A blog about Bloomsbury Academic's 33 1/3 series, our other books about music, and the world of sound in general.

Wednesday, December 07, 2005

David Mitchell


Don't you just love David Mitchell? Or his novels, at least? Ghostwritten, Number9Dream, Cloud Atlas - I love them all. And in the spring, we'll be blessed with a fourth: Black Swan Green. If anybody has access to an advance copy of this - I'd really, really love one.

The plot summary is as follows:

Jason Taylor is 13, doomed to be growing up in the most boring family in the deadest village in the dullest county in the most tedious nation on earth.
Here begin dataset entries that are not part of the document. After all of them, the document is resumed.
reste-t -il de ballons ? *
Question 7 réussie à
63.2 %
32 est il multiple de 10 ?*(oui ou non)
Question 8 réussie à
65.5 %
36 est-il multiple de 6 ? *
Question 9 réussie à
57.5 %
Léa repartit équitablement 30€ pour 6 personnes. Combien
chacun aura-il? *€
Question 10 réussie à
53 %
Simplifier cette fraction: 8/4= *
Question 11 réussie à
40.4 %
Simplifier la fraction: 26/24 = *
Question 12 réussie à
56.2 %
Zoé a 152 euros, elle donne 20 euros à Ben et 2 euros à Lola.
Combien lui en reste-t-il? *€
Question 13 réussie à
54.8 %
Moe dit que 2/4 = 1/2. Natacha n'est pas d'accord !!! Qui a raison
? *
Featuring 13 chapters, each self-contained as a short story, this book follows 13 months in his life as he negotiates the pitfalls of school and home and contends with bullies, girls and politics.
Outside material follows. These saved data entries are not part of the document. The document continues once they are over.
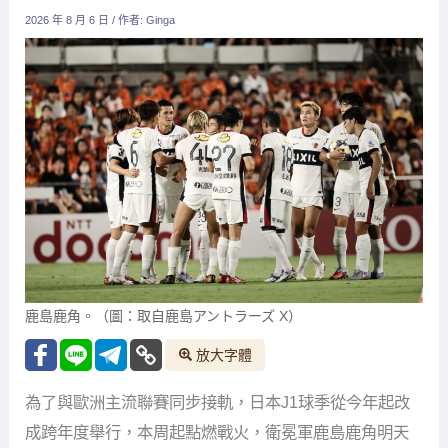
2026 年 8 月 6 日
/ 作者:
Ginga
鹿島鹿角。（圖：取自鹿島アントラーズ X）
放大字體
為了與歐洲主流聯賽同步接軌，日本J1球季從今年起改
成跨年度舉行，本周起點燃戰火，衛冕軍鹿島鹿角明天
And here's a very short extract:

Picked-on kids act invisible to reduce the chances of being noticed and picked on. Stammerers act invisible to reduce the chances of being made to say something we can’t. Kids whose parents argue act invisible in case we trigger another skirmish. The Triple Invisible Boy, that’s Jason Taylor. Even I don’t see the real Jason Taylor much these days, ’cept for when we’re writing a poem, or occasionally in a mirror, or just before sleep. But he comes out in woods. Ankley branches, knuckly roots, paths that only might be, earthworks by badgers or Romans, a pond that’ll ice over come January, a wooden cigar box nailed behind the ear of a secret sycamore where we once planned a treehouse, birdstuffedtwigsnapped silence, toothy bracken, and places you can’t find if you’re not alone. Time in woods’s older than time in clocks, and truer.